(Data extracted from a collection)
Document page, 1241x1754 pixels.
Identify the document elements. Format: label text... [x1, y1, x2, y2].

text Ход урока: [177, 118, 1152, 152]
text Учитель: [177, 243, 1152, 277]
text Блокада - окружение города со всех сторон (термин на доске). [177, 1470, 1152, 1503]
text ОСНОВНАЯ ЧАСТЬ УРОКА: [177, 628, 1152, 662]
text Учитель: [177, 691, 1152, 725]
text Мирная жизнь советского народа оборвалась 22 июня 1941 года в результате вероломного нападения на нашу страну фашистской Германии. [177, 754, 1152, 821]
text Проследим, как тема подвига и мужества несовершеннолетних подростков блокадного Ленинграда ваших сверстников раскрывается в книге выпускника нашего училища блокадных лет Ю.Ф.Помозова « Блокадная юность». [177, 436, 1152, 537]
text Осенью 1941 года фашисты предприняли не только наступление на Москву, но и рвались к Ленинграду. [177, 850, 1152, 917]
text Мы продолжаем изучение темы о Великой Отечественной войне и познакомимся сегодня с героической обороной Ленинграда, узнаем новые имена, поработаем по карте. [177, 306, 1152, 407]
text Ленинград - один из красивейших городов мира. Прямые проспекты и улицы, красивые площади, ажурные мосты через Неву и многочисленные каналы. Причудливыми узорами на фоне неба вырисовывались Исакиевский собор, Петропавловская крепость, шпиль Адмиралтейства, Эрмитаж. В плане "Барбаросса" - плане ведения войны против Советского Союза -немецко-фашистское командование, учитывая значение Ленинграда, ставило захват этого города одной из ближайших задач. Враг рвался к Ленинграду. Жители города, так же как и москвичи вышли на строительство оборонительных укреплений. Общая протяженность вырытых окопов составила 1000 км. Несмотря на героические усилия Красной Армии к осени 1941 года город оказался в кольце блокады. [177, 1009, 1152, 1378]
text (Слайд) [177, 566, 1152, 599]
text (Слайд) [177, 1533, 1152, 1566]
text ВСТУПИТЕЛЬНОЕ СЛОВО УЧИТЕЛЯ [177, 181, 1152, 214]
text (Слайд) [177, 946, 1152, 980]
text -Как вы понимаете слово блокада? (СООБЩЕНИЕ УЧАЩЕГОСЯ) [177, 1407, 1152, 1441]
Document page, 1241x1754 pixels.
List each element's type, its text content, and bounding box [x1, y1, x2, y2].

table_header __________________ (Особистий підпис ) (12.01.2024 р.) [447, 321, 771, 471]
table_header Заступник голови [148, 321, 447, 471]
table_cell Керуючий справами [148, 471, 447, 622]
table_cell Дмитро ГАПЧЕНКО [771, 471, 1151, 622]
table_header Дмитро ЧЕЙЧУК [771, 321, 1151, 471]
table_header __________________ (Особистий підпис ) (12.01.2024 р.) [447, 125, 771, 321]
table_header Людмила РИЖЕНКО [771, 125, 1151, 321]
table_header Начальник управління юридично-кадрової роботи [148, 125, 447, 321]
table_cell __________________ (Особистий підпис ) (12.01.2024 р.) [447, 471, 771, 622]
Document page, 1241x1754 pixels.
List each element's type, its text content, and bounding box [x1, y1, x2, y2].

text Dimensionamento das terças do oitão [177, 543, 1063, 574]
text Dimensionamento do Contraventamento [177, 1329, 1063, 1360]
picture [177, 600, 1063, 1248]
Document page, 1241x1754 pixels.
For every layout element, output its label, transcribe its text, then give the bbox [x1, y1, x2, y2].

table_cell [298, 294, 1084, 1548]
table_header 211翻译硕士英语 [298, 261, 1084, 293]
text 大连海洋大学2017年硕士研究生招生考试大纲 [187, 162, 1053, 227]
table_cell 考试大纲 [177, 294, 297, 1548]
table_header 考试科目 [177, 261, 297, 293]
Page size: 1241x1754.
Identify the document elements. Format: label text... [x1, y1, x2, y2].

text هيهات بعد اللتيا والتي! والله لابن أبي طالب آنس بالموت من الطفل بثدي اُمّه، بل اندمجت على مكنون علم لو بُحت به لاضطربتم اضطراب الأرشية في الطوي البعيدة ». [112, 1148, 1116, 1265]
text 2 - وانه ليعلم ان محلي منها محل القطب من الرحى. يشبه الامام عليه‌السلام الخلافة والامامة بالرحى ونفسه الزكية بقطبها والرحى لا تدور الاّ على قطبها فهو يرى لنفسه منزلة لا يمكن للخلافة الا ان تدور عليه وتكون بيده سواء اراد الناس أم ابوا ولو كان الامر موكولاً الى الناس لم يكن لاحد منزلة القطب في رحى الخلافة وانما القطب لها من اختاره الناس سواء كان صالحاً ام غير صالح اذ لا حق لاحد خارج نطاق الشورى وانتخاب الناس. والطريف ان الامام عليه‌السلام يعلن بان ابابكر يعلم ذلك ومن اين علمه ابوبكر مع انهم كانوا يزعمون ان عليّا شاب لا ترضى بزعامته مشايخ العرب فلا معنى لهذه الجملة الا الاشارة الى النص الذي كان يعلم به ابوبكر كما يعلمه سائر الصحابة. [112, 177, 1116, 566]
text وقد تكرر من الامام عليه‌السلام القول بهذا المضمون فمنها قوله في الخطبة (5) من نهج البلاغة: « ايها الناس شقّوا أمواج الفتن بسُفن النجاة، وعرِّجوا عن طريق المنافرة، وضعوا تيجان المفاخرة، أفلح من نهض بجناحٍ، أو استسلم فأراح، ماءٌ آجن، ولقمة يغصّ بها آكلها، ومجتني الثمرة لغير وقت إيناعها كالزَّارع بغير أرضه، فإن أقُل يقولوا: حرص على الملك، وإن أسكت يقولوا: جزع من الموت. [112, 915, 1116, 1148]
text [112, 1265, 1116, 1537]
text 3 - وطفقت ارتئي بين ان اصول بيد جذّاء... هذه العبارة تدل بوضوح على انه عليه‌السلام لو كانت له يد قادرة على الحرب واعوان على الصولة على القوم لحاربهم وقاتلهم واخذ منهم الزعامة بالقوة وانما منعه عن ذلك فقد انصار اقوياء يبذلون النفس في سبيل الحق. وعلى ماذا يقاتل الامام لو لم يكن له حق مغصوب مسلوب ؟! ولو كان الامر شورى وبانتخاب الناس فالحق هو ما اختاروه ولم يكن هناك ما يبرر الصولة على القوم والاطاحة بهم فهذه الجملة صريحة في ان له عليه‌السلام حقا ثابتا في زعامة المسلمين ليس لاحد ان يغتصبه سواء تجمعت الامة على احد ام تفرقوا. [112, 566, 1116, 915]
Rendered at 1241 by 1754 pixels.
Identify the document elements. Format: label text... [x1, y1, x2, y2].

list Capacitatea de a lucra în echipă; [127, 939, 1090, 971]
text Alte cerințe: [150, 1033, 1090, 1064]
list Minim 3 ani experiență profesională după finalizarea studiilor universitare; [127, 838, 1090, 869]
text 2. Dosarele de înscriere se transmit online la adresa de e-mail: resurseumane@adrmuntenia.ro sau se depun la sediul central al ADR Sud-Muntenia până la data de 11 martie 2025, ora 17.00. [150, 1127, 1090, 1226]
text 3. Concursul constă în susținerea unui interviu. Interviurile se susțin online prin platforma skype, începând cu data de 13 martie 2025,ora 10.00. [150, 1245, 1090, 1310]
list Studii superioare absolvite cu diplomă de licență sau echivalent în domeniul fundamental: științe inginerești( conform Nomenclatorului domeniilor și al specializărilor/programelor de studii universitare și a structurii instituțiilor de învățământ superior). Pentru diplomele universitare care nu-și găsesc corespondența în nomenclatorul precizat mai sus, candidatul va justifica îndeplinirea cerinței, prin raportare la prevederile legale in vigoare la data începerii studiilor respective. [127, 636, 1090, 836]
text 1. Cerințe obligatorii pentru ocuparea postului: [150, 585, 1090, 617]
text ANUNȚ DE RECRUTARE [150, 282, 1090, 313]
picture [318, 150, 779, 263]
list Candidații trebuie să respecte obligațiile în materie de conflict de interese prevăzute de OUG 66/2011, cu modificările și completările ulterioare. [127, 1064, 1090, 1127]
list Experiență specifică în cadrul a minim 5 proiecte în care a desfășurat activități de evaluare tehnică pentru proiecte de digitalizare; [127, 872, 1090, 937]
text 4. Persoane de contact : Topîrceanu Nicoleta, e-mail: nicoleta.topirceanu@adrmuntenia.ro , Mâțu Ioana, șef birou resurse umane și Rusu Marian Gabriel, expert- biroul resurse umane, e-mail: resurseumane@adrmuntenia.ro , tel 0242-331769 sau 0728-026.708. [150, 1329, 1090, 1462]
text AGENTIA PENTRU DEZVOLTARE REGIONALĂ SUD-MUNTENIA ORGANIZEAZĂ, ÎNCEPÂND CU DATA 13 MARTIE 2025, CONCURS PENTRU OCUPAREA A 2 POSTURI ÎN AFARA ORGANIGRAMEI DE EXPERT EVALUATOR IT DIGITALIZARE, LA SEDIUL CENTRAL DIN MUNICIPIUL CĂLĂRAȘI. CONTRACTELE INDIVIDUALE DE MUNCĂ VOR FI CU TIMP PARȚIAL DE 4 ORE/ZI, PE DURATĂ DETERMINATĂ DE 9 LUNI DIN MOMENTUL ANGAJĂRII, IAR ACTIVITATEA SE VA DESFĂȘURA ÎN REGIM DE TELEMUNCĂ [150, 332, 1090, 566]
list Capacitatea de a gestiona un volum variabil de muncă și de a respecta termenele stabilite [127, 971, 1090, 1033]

HOW TO COMPLETE THIS TASK: Return each full line of the entries that contains the word "online".

WRITTEN REPLY:
text 2. Dosarele de înscriere se transmit online la adresa de e-mail: resurseumane@adrmuntenia.ro sau se depun la sediul central al ADR Sud-Muntenia până la data de 11 martie 2025, ora 17.00. [150, 1127, 1090, 1226]
text 3. Concursul constă în susținerea unui interviu. Interviurile se susțin online prin platforma skype, începând cu data de 13 martie 2025,ora 10.00. [150, 1245, 1090, 1310]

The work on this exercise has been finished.